Dining » Food Features

Cafe Ah-Roma Provides a Cleveland State Gathering Space



Fifteen years ago, Rob Bennett stood with his mother in the wind tunnel of "The Cage," CSU's old classroom building. He was looking out at the neighborhood that would play home to the second location of his business, Cafe Ah-Roma. Outside the campus buildings, the neighborhood looked pretty desolate. "I think a tumbleweed blew by," Bennett jokes. His mother looked over and asked, "Are you sure about this?"

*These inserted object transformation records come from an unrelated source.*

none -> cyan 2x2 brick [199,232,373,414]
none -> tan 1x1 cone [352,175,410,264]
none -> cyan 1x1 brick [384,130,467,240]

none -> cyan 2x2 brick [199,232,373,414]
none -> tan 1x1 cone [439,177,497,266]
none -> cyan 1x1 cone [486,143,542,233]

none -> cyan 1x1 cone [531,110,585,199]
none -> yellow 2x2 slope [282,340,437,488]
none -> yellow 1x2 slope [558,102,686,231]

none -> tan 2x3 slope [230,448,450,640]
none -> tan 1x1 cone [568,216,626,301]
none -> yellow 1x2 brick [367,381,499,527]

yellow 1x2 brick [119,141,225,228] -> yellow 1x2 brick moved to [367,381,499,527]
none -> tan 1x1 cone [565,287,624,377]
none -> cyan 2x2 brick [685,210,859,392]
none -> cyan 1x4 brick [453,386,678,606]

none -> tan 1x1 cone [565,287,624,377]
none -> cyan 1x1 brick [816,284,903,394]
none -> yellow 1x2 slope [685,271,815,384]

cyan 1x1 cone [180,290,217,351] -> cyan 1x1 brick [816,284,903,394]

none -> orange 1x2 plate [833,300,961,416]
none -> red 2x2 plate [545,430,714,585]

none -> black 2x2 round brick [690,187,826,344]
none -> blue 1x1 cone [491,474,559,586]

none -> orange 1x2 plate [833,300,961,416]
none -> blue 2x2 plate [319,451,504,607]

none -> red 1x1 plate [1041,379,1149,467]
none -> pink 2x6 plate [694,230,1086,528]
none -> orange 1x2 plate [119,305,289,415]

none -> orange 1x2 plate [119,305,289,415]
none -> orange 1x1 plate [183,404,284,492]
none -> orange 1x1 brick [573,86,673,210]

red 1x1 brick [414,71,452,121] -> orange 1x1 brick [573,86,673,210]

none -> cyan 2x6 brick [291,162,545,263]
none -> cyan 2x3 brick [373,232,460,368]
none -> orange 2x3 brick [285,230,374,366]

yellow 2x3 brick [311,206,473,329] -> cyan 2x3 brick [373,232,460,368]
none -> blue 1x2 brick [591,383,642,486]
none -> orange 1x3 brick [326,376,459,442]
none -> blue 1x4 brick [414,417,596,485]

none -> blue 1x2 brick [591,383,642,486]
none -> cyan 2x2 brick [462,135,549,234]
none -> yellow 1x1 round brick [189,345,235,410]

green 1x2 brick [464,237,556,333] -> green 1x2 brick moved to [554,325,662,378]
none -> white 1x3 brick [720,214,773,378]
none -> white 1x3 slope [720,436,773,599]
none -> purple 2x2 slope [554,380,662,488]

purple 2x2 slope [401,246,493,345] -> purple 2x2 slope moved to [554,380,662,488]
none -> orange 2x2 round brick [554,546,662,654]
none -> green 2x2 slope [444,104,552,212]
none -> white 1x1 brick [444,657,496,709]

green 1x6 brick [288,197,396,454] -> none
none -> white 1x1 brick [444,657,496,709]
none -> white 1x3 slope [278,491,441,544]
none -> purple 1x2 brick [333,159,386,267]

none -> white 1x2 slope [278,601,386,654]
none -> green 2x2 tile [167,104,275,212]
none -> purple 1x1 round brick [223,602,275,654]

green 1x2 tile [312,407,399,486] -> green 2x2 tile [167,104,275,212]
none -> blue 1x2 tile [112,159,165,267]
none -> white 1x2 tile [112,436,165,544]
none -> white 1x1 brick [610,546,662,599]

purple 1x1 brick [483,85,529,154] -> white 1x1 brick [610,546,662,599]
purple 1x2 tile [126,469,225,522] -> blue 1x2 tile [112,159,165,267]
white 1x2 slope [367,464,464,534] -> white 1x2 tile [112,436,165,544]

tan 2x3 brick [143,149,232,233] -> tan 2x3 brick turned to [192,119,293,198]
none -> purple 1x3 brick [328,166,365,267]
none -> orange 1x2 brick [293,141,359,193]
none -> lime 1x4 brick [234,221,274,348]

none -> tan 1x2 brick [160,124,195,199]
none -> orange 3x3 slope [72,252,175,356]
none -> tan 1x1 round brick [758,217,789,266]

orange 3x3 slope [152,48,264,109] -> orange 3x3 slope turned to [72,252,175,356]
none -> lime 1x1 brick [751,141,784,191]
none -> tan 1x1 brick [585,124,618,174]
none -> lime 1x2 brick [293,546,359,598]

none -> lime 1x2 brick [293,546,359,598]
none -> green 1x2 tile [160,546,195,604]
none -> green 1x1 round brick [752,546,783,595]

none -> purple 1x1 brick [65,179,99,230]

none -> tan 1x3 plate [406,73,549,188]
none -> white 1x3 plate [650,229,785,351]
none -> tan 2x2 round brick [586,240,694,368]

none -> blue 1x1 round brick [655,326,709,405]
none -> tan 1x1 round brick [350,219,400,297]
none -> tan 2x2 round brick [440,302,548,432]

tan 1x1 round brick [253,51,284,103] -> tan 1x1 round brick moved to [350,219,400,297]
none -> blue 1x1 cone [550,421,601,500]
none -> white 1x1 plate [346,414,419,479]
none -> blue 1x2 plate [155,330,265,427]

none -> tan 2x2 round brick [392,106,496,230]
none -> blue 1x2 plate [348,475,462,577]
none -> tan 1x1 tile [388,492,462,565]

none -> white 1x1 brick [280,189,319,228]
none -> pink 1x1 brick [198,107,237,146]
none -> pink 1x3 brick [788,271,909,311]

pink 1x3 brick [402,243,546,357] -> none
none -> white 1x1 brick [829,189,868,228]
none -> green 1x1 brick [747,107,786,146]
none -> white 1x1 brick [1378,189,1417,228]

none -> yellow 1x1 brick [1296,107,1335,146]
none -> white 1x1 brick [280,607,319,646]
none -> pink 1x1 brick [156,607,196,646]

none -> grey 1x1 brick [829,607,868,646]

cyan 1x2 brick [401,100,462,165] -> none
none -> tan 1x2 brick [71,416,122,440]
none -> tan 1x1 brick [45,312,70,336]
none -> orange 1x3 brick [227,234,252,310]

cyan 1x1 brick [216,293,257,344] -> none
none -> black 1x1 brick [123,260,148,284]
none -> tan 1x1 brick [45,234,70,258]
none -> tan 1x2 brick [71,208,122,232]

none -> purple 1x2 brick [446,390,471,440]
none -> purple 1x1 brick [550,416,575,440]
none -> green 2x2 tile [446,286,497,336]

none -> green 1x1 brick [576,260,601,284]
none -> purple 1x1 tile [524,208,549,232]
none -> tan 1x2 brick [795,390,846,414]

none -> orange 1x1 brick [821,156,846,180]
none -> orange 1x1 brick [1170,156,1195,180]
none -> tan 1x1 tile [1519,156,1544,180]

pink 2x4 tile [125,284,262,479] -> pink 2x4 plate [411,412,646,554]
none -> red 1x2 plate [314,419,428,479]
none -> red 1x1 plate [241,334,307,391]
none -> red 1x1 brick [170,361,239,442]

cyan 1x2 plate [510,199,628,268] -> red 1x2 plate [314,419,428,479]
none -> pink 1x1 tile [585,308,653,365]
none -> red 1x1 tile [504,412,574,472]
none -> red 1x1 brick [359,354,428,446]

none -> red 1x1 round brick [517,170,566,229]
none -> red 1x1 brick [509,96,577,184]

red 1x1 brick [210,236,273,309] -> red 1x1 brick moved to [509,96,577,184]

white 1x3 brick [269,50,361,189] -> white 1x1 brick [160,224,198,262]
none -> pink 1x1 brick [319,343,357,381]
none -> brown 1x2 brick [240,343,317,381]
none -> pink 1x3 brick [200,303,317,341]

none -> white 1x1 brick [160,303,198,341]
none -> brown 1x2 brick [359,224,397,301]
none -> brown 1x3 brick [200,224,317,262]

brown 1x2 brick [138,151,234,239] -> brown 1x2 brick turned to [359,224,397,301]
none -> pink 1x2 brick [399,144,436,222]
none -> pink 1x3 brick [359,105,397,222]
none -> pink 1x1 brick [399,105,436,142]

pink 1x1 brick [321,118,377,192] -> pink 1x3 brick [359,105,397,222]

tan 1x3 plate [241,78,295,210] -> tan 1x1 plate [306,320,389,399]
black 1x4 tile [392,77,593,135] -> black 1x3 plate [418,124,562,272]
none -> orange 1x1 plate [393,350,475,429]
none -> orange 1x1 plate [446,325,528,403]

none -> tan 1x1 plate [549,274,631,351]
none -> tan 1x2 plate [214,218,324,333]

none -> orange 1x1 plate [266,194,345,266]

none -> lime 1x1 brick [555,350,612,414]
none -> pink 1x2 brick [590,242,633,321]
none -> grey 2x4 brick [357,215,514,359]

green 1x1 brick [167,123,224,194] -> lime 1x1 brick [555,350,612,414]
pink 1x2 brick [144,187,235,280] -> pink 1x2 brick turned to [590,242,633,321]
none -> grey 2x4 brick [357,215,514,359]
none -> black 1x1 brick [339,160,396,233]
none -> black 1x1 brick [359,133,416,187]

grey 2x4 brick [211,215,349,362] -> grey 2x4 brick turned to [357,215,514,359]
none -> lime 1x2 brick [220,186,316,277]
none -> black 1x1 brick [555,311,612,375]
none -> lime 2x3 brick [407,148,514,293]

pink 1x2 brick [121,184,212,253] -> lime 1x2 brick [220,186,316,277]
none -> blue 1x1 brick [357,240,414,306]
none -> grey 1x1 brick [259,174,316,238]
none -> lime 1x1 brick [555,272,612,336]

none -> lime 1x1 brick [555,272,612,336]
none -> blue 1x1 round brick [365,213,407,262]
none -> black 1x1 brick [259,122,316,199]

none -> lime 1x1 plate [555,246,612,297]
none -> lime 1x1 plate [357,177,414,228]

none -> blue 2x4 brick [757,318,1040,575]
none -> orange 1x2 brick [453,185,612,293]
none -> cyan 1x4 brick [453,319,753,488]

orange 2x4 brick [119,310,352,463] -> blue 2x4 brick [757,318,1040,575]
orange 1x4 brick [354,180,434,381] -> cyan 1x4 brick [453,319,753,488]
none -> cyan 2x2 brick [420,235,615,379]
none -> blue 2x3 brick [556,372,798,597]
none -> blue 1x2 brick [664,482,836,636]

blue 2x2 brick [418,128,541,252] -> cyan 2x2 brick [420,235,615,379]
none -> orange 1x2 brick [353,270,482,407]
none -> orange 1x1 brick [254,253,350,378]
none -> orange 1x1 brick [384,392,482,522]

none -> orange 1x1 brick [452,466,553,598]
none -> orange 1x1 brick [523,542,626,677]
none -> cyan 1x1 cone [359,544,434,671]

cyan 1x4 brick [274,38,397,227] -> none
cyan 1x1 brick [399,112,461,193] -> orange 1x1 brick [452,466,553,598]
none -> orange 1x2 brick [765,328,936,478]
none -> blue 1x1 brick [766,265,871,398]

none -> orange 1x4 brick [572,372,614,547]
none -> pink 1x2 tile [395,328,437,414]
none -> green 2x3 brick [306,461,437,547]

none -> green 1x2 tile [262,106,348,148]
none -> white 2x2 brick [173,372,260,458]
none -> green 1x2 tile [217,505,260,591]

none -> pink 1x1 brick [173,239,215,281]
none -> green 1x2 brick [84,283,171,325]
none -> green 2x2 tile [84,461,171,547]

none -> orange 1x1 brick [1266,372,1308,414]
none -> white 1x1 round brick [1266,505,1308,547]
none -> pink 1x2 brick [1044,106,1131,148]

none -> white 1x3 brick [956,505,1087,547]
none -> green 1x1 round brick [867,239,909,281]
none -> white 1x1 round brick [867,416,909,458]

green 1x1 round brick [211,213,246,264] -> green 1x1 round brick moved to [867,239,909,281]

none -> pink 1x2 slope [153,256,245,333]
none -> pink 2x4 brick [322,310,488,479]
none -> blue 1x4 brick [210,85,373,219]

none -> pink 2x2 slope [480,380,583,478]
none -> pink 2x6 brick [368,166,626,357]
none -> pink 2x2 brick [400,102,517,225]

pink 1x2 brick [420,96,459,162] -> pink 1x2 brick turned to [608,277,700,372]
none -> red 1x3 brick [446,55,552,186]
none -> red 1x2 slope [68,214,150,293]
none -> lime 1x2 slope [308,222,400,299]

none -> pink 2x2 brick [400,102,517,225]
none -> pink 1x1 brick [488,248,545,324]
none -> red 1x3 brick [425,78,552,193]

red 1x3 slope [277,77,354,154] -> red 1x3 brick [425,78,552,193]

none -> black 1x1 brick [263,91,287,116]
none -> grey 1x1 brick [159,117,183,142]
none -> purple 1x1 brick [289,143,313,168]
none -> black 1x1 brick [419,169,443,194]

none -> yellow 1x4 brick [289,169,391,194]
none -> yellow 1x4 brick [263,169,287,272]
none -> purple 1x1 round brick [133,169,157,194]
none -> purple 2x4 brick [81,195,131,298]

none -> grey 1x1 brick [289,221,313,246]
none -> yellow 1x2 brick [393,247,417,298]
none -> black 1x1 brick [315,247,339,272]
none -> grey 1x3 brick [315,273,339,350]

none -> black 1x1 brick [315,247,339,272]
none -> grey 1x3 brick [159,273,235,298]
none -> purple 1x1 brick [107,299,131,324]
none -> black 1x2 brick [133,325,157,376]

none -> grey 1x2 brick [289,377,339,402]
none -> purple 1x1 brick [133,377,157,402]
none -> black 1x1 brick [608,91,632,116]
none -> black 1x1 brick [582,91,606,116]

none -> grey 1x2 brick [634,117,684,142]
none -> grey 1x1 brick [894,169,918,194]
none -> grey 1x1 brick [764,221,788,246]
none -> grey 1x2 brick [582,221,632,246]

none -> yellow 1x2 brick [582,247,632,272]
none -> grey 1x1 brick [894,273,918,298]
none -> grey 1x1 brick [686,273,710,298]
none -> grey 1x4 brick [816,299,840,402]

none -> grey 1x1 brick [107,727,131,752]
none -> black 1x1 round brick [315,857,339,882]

She needn't have worried. The empty storefronts that they saw wouldn't be empty forever. And Cleveland State, often thought of then, Bennett says, as "a dog of a university," would significantly raise its academic standing and substantially renovate its buildings — including the one they stood in.

Since the downtown Ah-Roma's opening, it's formed a mutually beneficial relationship with Cleveland State. Cleveland State has provided a reliable customer base, as well as a reliable stream of employees from its undergraduate population. Ah-Roma, in turn, has provided not just coffee and bagels, but a place for an on-the-rise university to form a community.

"It's a nice place for professors to go off campus," says Bennett. Ah-Roma provides a space, he says, where students and faculty can interact in a less formal setting. And as CSU reaches a point where its dining options are becoming increasingly corporatized, it's a stronghold of the rougher, independent days of the area now known as "Campus Village."

"It was just us, Becky's, and Rascal House," says Bennett of the downtown cafe's early days. Bennett had been running his first cafe, in Berea, on the site of a defunct Manhattan Bagel. All the equipment was in that shop already. "It only cost $25,000 to get it up and running," he says.

The venue was successful enough that it caught the attention of some customers — including Bennett's stepdad — who were on a committee at Trinity Cathedral hoping to fill church property with a coffee and sandwich shop. "I felt it was a great opportunity," says Bennett.

This time, though, Bennett was filling a space left totally vacant. "We made a half-million-dollar investment in this space," he said. "But it's paid for itself time and time again."

Back in the early 2000s, a shop selling more than diner-quality coffee was still something of a novelty. Bennett recalls customers ordering a French vanilla latte and being disappointed when it didn't taste like the "powdered mix" coming out of gas station hot chocolate machines. Surprisingly, he is grateful to Starbucks for educating consumers: When more Seattle chains started opening in Northeast Ohio, Ah-Roma sales increased by 20 percent.

Still. Bennett values Ah-Roma's independence. It allows them to play around with menu items, he says, in a way that publicly held entities simply don't have the freedom to do. And Ah-Roma has some offerings hard to find in most area shops of its kind. Case in point: the spicy feta spread adorning the shop's flagship "Fiesty Ah-Roma Bagel" sandwich.